Projet Bradbury #08 - Inutile

Cette fois ça y est, je l'ai terminée pour de vrai. Voici donc toute fraîche, la huitième nouvelle. C'est marrant d'ailleurs parce que c'est pas du tout ça que j'avais prévu d'écrire au départ. Ça me fait le coup pratiquement à chaque fois. J'ai une idée, je me dis que ça ferait une nouvelle sympa et quand je l'écris ça ressemble que d'assez loin à l'idée de départ. C'est assez difficile à expliquer : un peu comme si vous aviez une idée de couleur en tête, vous avez trois tubes de peinture avec les couleurs de bases et vous les mélanger pour obtenir ce que vous voulez. Et qu'à la fin et bien c'est pas exactement ça, y'a une nuance, parois subtile, parfois c'est pas du tout la bonne couleur. Je pense que le fait de tirer au sort le genre de mes personnages joue aussi. Parce que oui, je continue à tirer au sort même si ça ne se voit pas bien :) Pour celle-ci clairement j'avais en tête un personnage masculin et ma pièce en a décidé autrement. Ça influence forcément l'histoire finale. Et pour répondre tout de suite à la question que vous vous poserez (ou pas…) : pourquoi Beringovski ? Et bien j'ai appris que ma tante avait décidé d'apprendre le tchouktche. Du coup, je me suis baladé un peu sur la carte pour voir où c'était, et je me suis dit que ça ferait un environnement sympa pour cette nouvelle. Même si forcément en un peu plus de cent an, ça a changé Beringovski !

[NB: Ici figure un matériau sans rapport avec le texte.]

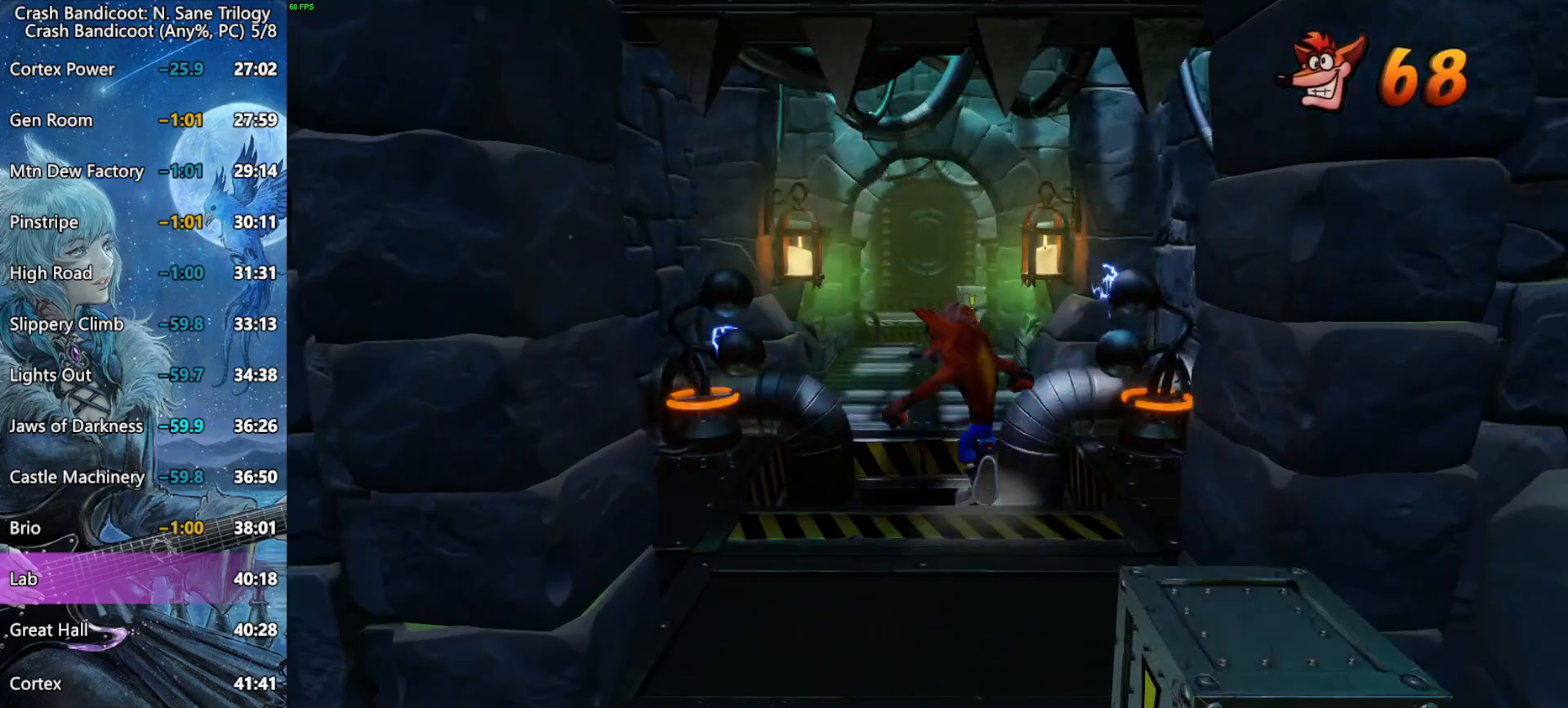
{"buttons": ["CROSS"], "left_stick": "up", "right_stick": "center", "button_events": []}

Les fichiers sont téléchargeables ici :

 

Inutile

Époque: U-2 / An 2133 / 13 janvier

 

La tête appuyée contre la vitre elle regardait le paysage. À deux mille kilomètres par heure, le premier plan était complètement flou mais elle pouvait voir au loin les plaines qui s'étendaient depuis la Volga jusqu'à l'horizon. Des pâturages surtout, parsemés de tâches claires. Probablement des grenouilles porcines. D'ici on pouvait imaginer qu'il y avait des bergers des anciens temps au lieu des clôtures intelligentes et des fermes de reproduction en réseau. La rame de l'Ultraboucle filait tout droit, sans s'intéresser au paysage. Seule la destination comptait. Beringovski, ville balnéaire en bord du parc naturo-productif de Tchoukotka.

Elle n'avait pas hâte d'arriver. Elle trouvait confortable d'être là, dans l'ultraboucle, comme suspendue entre ici et là-bas, nulle part. Elle laissa son esprit revenir à sa dernière journée de travail. Elle avait déconné. Une fois de trop. Elle savait que ça finirait par arriver, elle s'était trop investie à jouer les Frankenstein avec les IA de l'entreprise. Bien sûr, personne n'était contre le fait de créer de nouvelles variétés de machines et surtout pas les actionnaires de MetaElectronics. Ce qui les avait gêné c'est qu'en faisant ça, elle prouvait que sa créativité était de très loin supérieure à celle de l'intelligence artificielle, chargée du même travail. Alors elle avait pris l'Ultraboucle. Elle ne savait pas vraiment pourquoi elle avait choisit Beringovski, sinon qu'avec son million d'habitants, ça restait une petite ville. Elle pourrait trouver à se loger proche du parc, loin des gens, face à la mer. Et puis, il y faisait moins chaud qu'à Berlin.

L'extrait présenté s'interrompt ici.